== What you need to do ==
Work out how many lines below contain the word "center", then give that number alone.

== Given information ==
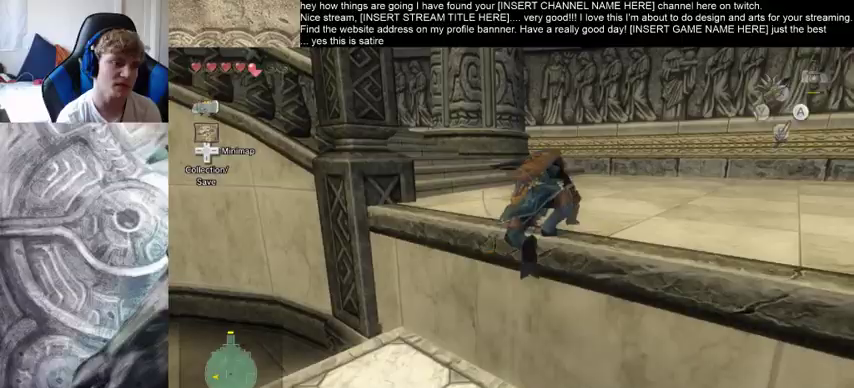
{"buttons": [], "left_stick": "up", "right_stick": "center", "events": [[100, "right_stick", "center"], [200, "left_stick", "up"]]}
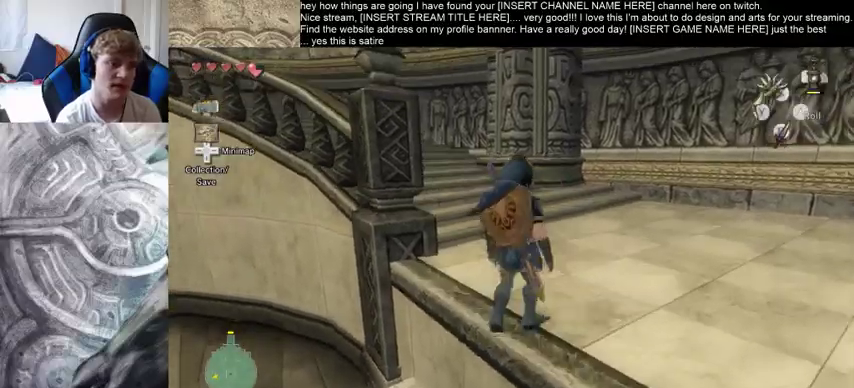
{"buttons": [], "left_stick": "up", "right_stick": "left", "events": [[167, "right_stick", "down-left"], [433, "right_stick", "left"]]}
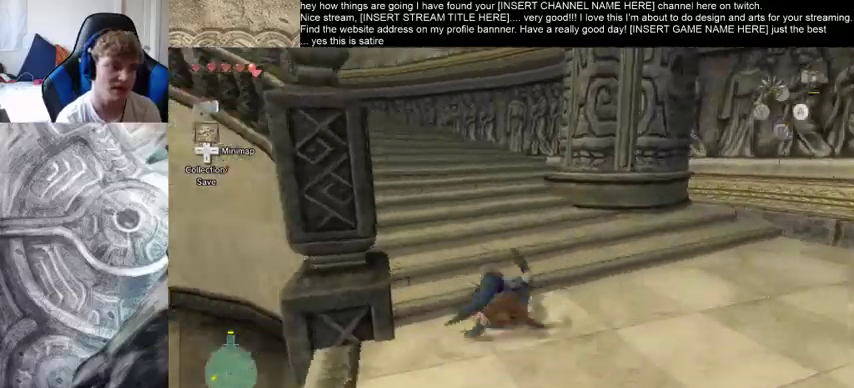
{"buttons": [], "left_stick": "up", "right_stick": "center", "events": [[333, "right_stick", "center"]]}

== Result of this exercise ==
2